I have a population mean of 120 (mu). I have a sample distribution with a mean of 131.05 and a standard-deviation of 11.00945. I have a sample size of 20, 19 degrees of freedom (n-1). I am performing a one-sample t-test.
When I calculate the 95% confidence interval using my sample mean (131.05), can I use that interval to reject the null hypothesis or to not reject the null hypothesis that the difference between the population mean and sample distribution mean is 0 (or that there is not a difference between the two means?
I had read that if my 95% confidence interval includes 0, then I do not reject the null hypothesis that the mean difference is 0. However, the confidence interval that I calculated does not contain 0. My professor for biostatistics has also said this. Source: http://www.jerrydallal.com/lhsp/ci.htm
95% Confidence Interval Equation: SampleMean +/- 2*StandardError
[131.05-4.9235] = 126.13
[131.05+4.9235] = 135.97
The hypothesis that I am testing is, is there a difference between the population mean (mu = 120) and the sample distribution mean (y bar = 131.05).

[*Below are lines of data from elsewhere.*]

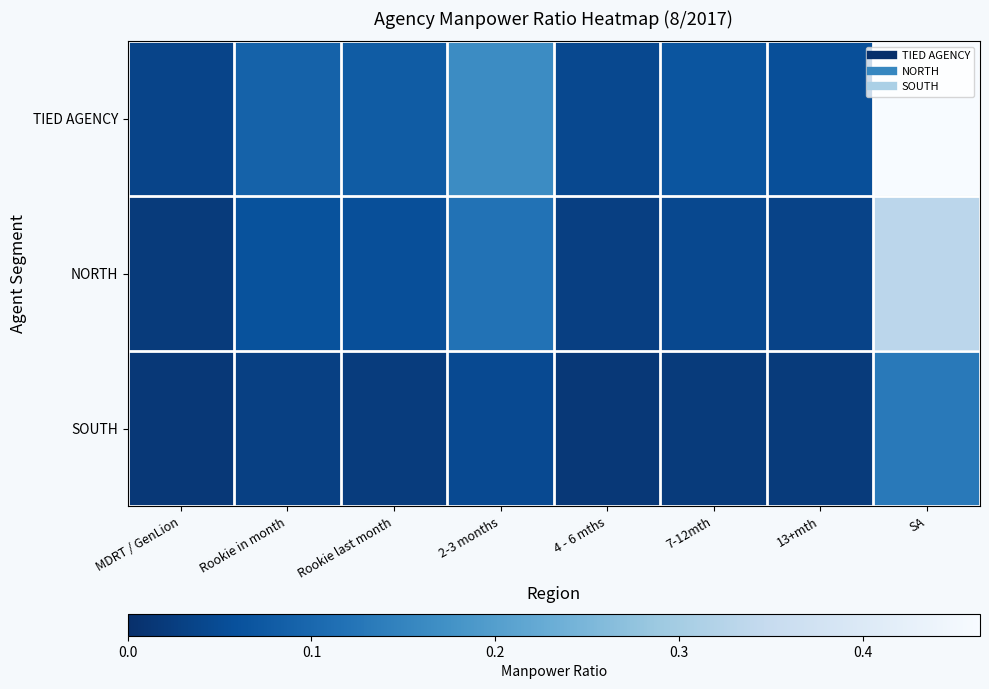

At how many categories does at least one series exceed 0?

8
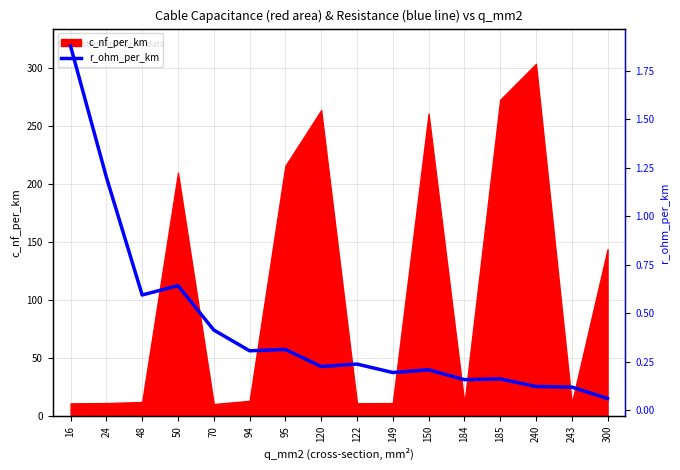

The value of c_nf_per_km at 150 is 427.5. True or false?

False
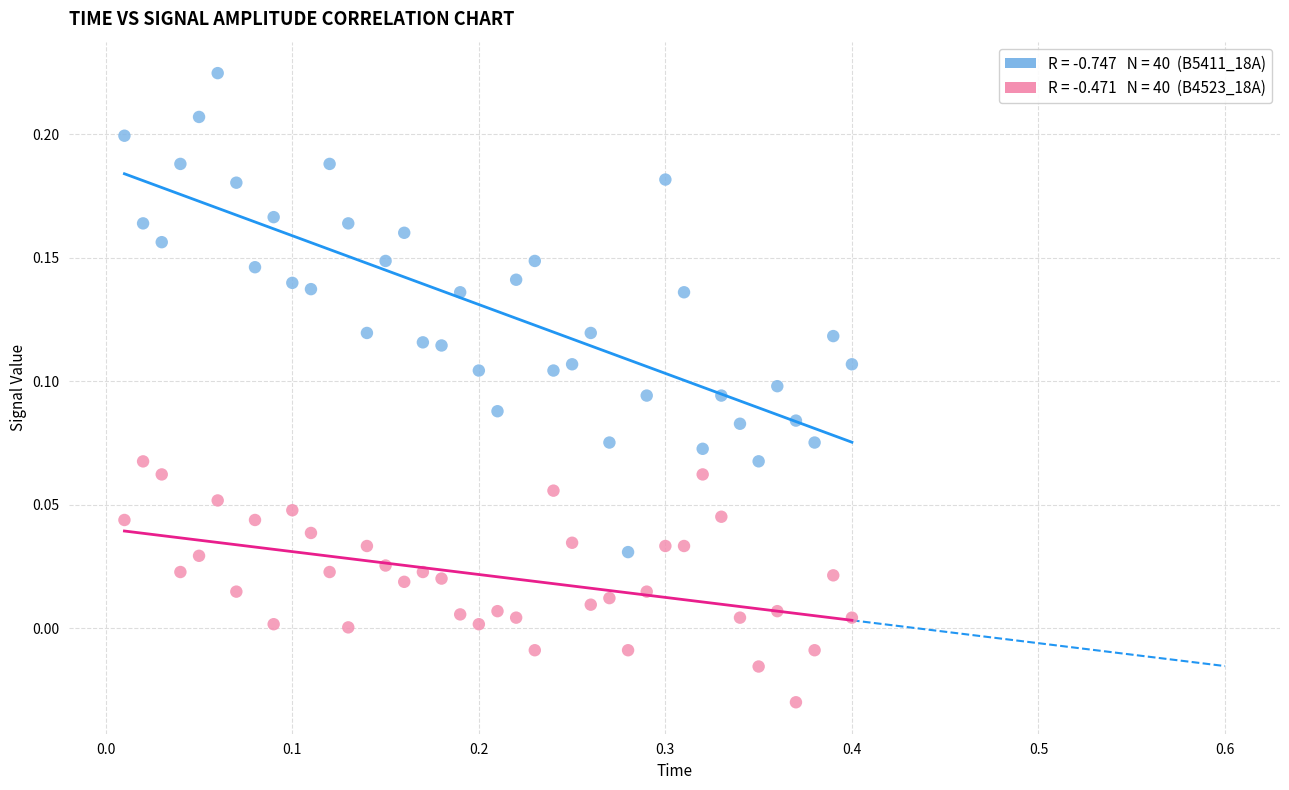

Across all data points, what is the range of X values (max minus min)?

0.4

Can I deduce that, since the population mean (120) is not within the 95% interval (126.13 to 135.97), that the null can be rejected? I did obtain a low p-value which agrees with this. My interval does not contain 0, so I am confused in that regard.

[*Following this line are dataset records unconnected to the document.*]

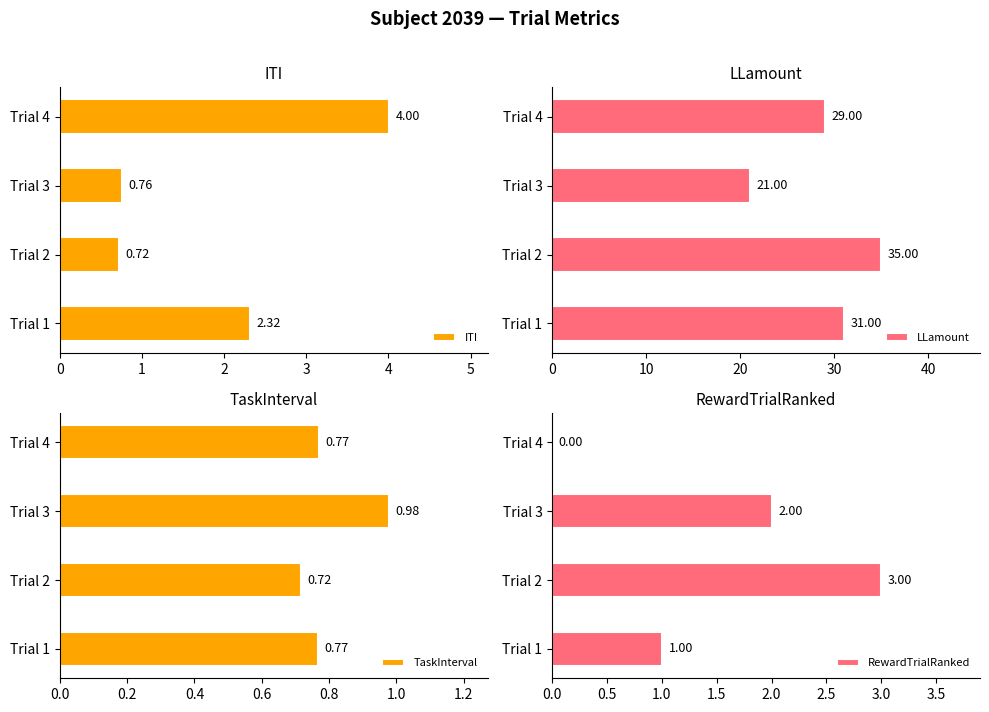

Reading left to right, extract all data points from this chart.

ITI: 2.3	0.7	0.8	4.0
LLamount: 31.0	35.0	21.0	29.0
TaskInterval: 0.8	0.7	1.0	0.8
RewardTrialRanked: 1.0	3.0	2.0	0.0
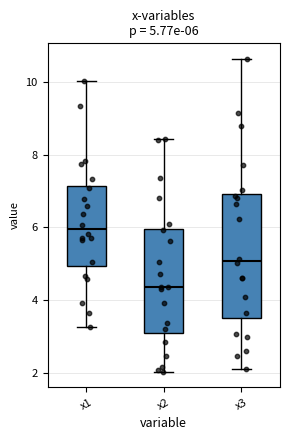

Which box has the highest median line?

x1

To me, the statement of your Question seems imprecise and I can't get exactly the results you show. Let me give you some information on what you can and cannot say based on the data you provide.

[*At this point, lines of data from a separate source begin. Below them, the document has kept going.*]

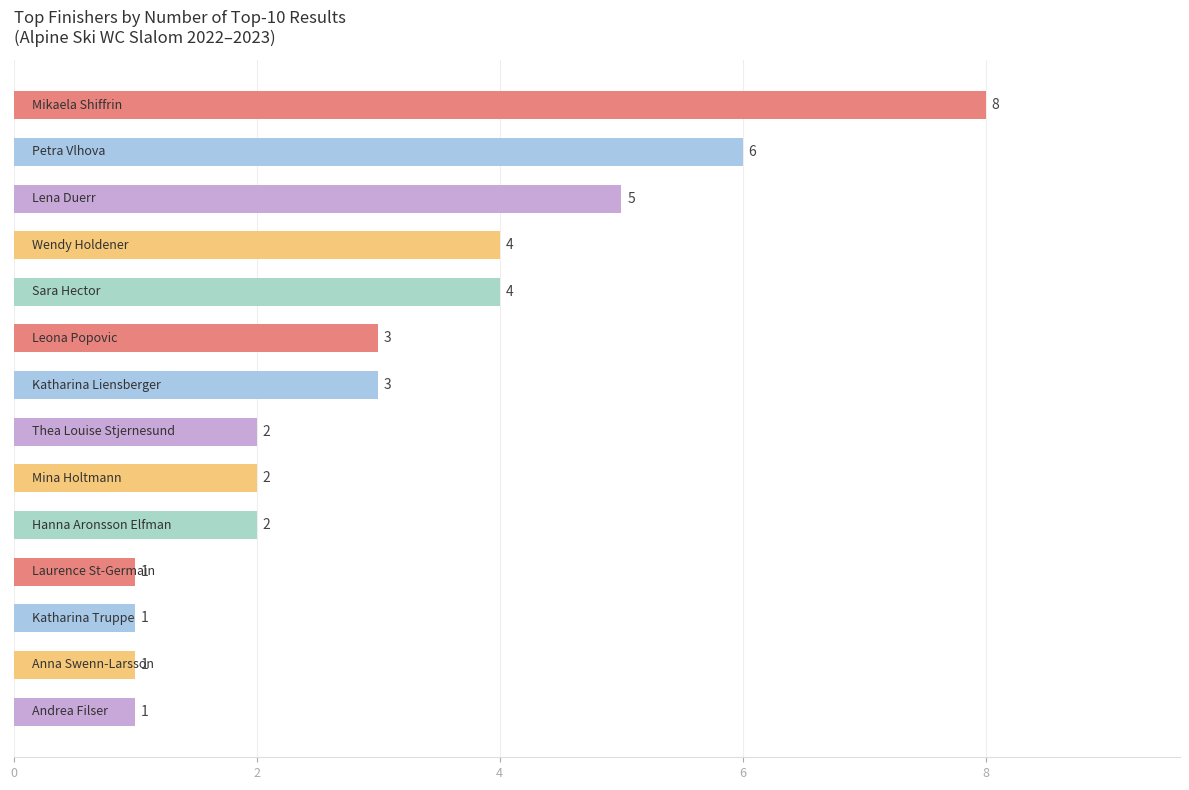

Reading top to bottom, transcribe all the data shown in this chart.

8	6	5	4	4	3	3	2	2	2	1	1	1	1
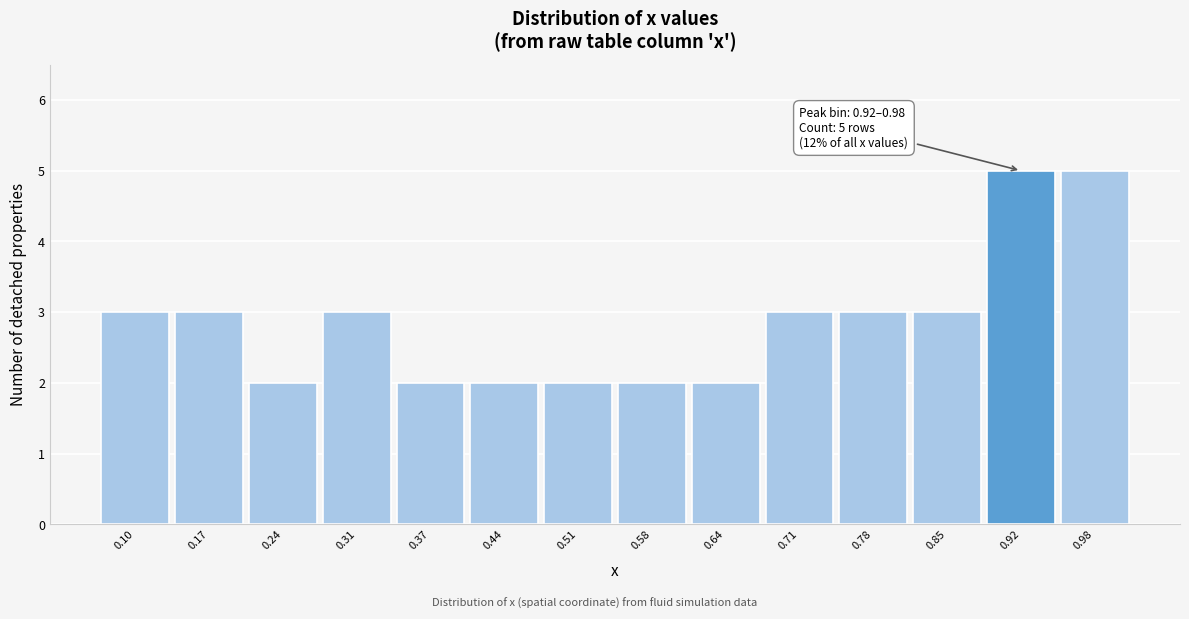

Reading right to left, what are all the values shown in this chart?

0.98=5	0.92=5	0.85=3	0.78=3	0.71=3	0.64=2	0.58=2	0.51=2	0.44=2	0.37=2	0.31=3	0.24=2	0.17=3	0.10=3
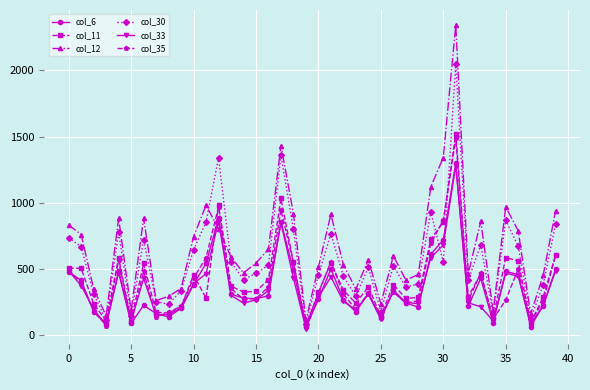

What is the greatest value displayed?

2342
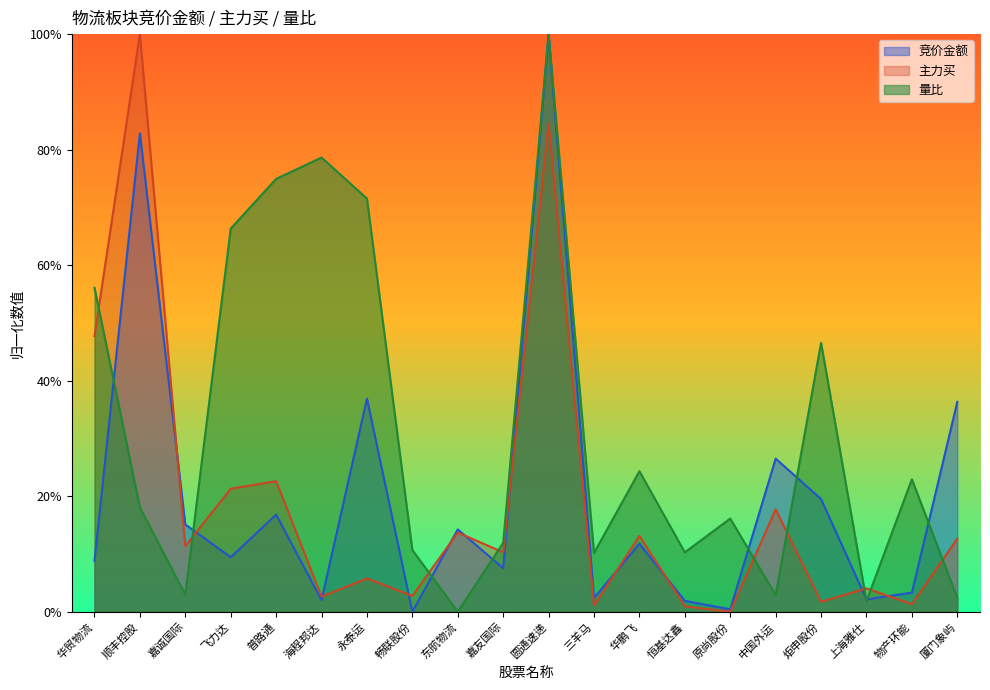

Rank the series at 原尚股份 from lowest to highest value.

主力买, 竞价金额, 量比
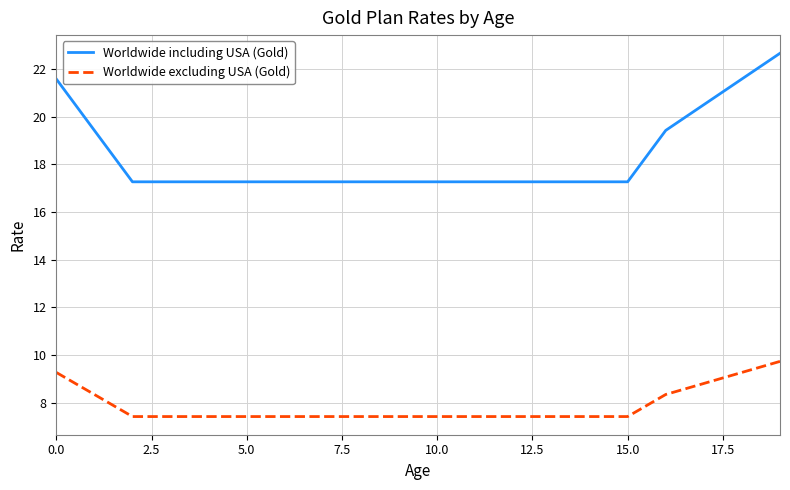

Which series has the largest total across all categories?

Worldwide including USA (Gold)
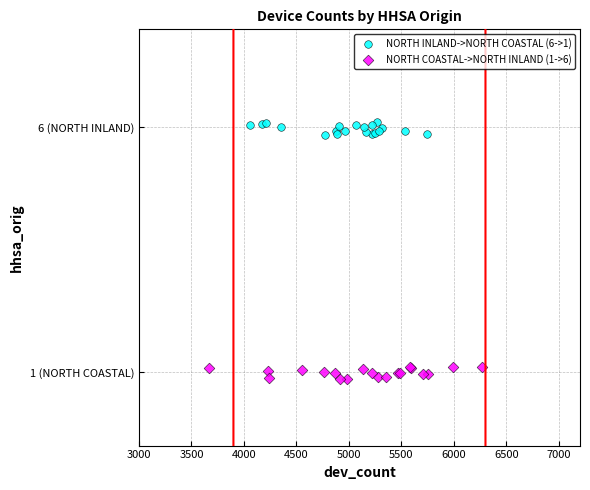

What are all the series names shown in the legend?

NORTH INLAND->NORTH COASTAL (6->1), NORTH COASTAL->NORTH INLAND (1->6)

From Minitab, a hypothesis test of $H_0: \mu=120$ vs $H_a: \mu \ne 120$ and a 95% confidence interval for $\mu,$ based on the information you provide, are as follows:
First, you can reject $H_0$ at a level below $\alpha = 0.001 = 0.1\%.$ So you can also reject at the 5% level. This is from the t statistic and the P-value in the output.
Second based on the confidence interval, you can reject any null hypothesis $H_0: \mu = \mu_0$ at the 5% level against the two-sided alternative, provided that $\mu_0$ does not lie in the 95% CI $(125.9, 136.2).$
So, for example, you can reject $H_0: \mu = 124$ vs. $H_a: \mu \ne 124$ at the 5% level (124 lies outside the interval). And once again, you can also reject $H_0: \mu = 120$ (120 also lies outside the interval).
However, you cannot reject $H_0: \mu = 128$ vs. $H_a: \mu \ne 128$ (128 lies inside the interval). In this sense, you may view the 95% CI as an interval of values $\mu_0$ that lie so close to $\bar X = 131.05$ that they are "not rejectable."
Note: I have no way of knowing whether the discrepancy between my CI and yours is based on a typo in the information provided or on an error in computation. I hope you can begin by proofreading and re-computing as necessary.